__Goal of the exercise__. Pictures are to be omitted. Output only the lines from the one containing "Chez le photographe" through the end of the data, word for word.

--- Material for the task ---

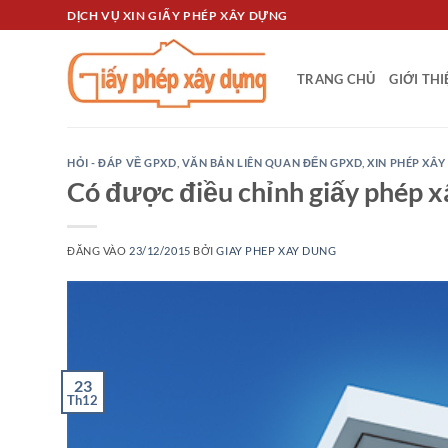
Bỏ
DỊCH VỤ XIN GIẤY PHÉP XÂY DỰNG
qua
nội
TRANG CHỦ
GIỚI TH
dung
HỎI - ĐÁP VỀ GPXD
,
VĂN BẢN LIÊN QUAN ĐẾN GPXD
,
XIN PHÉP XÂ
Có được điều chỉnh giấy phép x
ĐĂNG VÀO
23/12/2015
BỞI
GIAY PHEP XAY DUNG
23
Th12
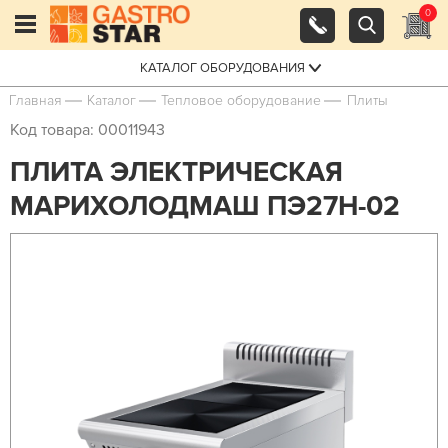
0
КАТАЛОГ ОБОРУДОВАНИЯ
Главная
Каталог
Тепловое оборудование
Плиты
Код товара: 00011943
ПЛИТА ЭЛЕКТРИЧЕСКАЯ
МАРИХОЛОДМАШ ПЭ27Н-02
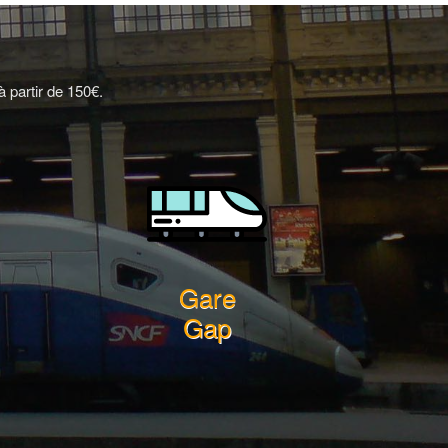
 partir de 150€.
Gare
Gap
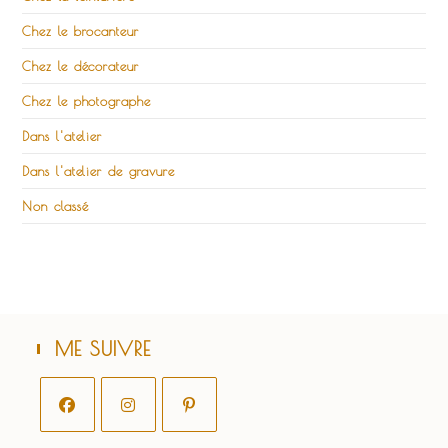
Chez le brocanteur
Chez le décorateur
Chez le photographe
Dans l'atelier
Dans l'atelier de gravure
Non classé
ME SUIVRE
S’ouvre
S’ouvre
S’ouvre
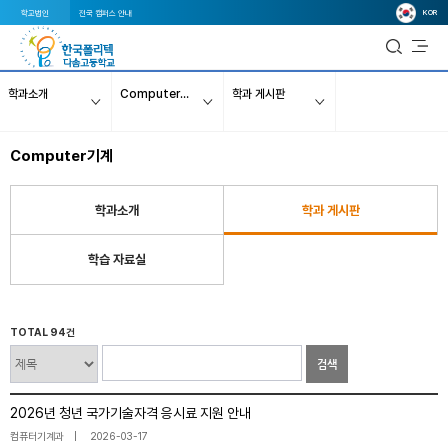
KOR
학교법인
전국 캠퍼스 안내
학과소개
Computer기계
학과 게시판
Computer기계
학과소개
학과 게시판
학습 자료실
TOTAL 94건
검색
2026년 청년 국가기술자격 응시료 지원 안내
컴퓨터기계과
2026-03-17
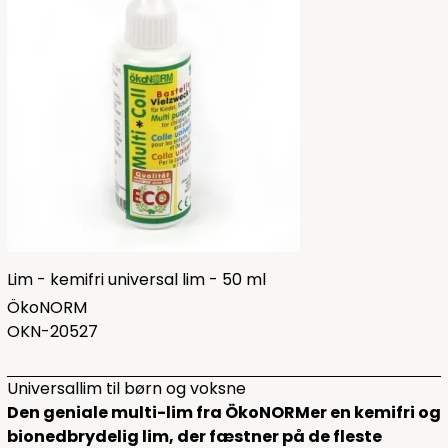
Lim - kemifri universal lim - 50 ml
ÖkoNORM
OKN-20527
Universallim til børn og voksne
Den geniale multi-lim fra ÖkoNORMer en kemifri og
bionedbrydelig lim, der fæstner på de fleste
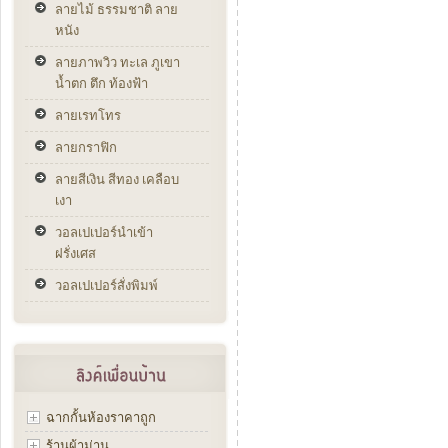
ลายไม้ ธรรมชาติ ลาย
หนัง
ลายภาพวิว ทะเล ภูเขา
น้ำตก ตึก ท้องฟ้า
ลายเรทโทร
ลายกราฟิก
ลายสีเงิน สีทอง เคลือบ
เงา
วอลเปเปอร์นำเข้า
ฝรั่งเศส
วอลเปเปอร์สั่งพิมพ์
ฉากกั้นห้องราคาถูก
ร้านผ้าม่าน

---

__Output for this task__.
Chez le photographe
Dans l'atelier
Dans l'atelier de gravure
Non classé
ME SUIVRE
S’ouvre
S’ouvre
S’ouvre
KOR
학교법인
전국 캠퍼스 안내
학과소개
Computer기계
학과 게시판
Computer기계
학과소개
학과 게시판
학습 자료실
TOTAL 94건
검색
2026년 청년 국가기술자격 응시료 지원 안내
컴퓨터기계과
2026-03-17
Lim - kemifri universal lim - 50 ml
ÖkoNORM
OKN-20527
Universallim til børn og voksne
Den geniale multi-lim fra ÖkoNORMer en kemifri og
bionedbrydelig lim, der fæstner på de fleste
ลายไม้ ธรรมชาติ ลาย
หนัง
ลายภาพวิว ทะเล ภูเขา
น้ำตก ตึก ท้องฟ้า
ลายเรทโทร
ลายกราฟิก
ลายสีเงิน สีทอง เคลือบ
เงา
วอลเปเปอร์นำเข้า
ฝรั่งเศส
วอลเปเปอร์สั่งพิมพ์
ฉากกั้นห้องราคาถูก
ร้านผ้าม่าน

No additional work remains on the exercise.